The browsers 'Search Engine List' (Mozilla 5) or 'Instant Search Box' (IE 7) is also using the OpenSearch standard. To be able to add your Confluence to the search engine list of your browser you do not need this plug-in, but you need to make an OpenSearch description and add it to your site. (See How to configure Confluence for the browser’s search engine list.)

How to use the plug-in

The OpenSearch description (example opensearch.xml) describes the URL’s with which you can do a search request and get results back in a standard format, RSS or Atom. Normally an OpenSearch client would read this file and use the URLs but you can also just try them in a browser.

Snipped from the OpenSearch description (with line breaks inserted for legibility):

...
<Url type="application/atom+xml"
template="http://yourdomain/plugins/servlet/opensearch?
 searchfor={searchTerms}&startIndex={startIndex}&itemsPerPage={count}&
 un={custom:userName}&pw{custom:passWord}&format=atom"/>
<Url type="application/rss+xml"
template="http://yourdomain/plugins/servlet/opensearch?
 searchfor={searchTerms}&startIndex={startIndex}&itemsPerPage={count}&
 un={custom:userName}&pw{custom:passWord}&format=rss"/>
...

The 'searchfor' parameter in the URL behaves the same as Confluence’s 'dosearchsite' action, which is the simple one field search that appears by default in the top right corner. Besides the 'searchfor', none of the parameters in the URL are required. Below you find a few examples of how the URL parameters can be used.

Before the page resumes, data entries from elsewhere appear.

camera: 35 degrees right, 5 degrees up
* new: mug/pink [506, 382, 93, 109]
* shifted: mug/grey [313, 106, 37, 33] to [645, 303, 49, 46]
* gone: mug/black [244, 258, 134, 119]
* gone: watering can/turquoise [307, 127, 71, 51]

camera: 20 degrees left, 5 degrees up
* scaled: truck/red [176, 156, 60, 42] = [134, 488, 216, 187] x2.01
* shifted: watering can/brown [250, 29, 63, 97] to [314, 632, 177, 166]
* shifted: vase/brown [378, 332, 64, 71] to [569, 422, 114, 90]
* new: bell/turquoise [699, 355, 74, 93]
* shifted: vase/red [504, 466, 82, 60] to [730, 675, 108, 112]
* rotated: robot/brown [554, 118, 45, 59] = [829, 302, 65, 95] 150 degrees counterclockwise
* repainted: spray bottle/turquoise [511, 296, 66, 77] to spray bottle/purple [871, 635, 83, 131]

http://yourdomain/plugins/servlet/opensearch?searchfor=cookbooks&format=rss
  • The output format is RSS 2.0.

  • The first 10 results of the complete result list are returned.

  • No authorisation happens so only what is publicly available is presented. (The user name and password are not required because we are using the plugin in a Confluence where pages are accessible to everyone within the company. You only need to login if you want to add comments, add new pages or change things.)

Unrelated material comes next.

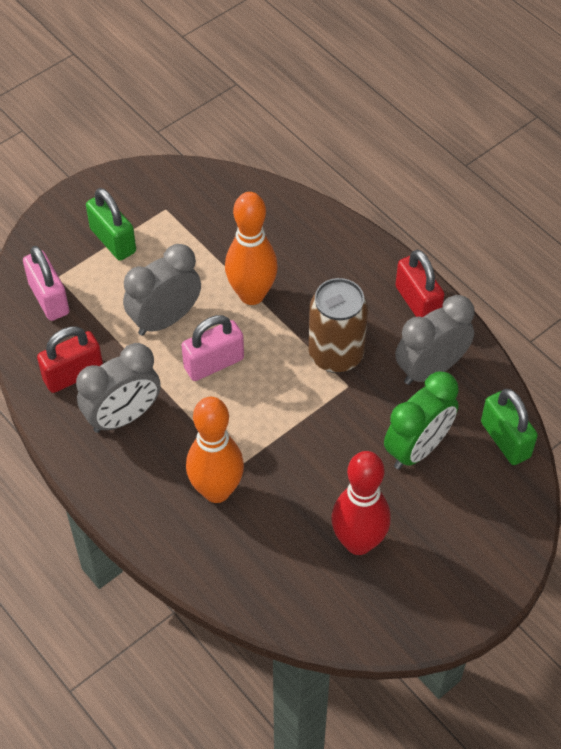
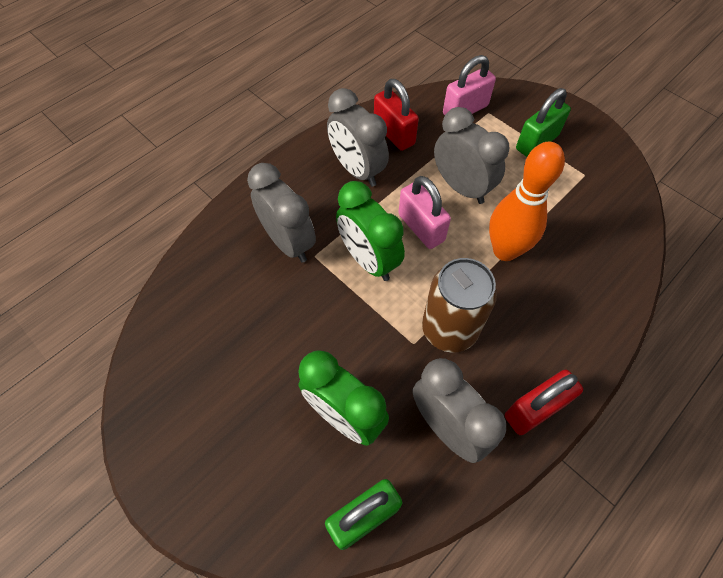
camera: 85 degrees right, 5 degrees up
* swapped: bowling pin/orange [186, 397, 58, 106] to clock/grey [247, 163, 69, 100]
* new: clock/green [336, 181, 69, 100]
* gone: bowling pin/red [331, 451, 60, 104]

http://yourdomain/plugins/servlet/opensearch?searchfor=cookbooks&un=username&pw=password
  • The output format defaults to atom_1.0 because no format is specified

  • The first 10 results of the complete result list are returned

  • If the authorisation fails an error is returned

http://yourdomain/plugins/servlet/opensearch?searchfor=cookbooks&startIndex=21&itemsPerPage=20
  • The output format defaults to atom_1.0 because no format is specified.

  • The second 20 results of the complete result list are returned.

  • No authorisation happens so only what is publicly available is presented.

How to install the plug-in

To install the plug-in you need to:

  1. Have a confluence installation.

  2. Download the plug-in. (or the source, available on request)

  3. Upload the Opensearch-plugin in your Confluence installation. (This is part of the administrators menu.)

  4. Customize the opensearch.xml file.

  5. Upload the opensearch.xml file as an attachment in a space of your Confluence installation that’s public. Now everyone that can access your Confluence can download the file and use the OpenSearch functionality.

  6. Configure the plug-in, set title, description and the location of the opensearch.xml file. These are values that are included in the search result output.

Release notes:

  • Developed and tested with the Confluence stand-alone version 2.4.4. The plug-in might work in earlier versions.

  • The code is based on Rome (version 0.9) for the generation of RSS/Atom and Rome’s Opensearch plug-in version 0.1.

[cc]#

How to configure Confluence for the browser’s search engine list

To be able to add Confluence to your browser’s search engine list you need to configure the following:

  1. Make an OpenSearch description using this example opensearch.xml.

  2. Login Confluence as administrator

  3. Attach the OpenSearch description file to a page

  4. Select Administration

  5. Select Custom HTML

  6. Select Add at the end of Head

  7. Add

    <link rel="search" type="application/opensearchdescription+xml"
    href="{/../os-description.xml}" title="My Confluence"/>

    (Replace the value of href.)

  8. When you now open the page in your browser the 'Search Engine List' or 'Instant Search Box' will offer the opportunity to add the site to the list.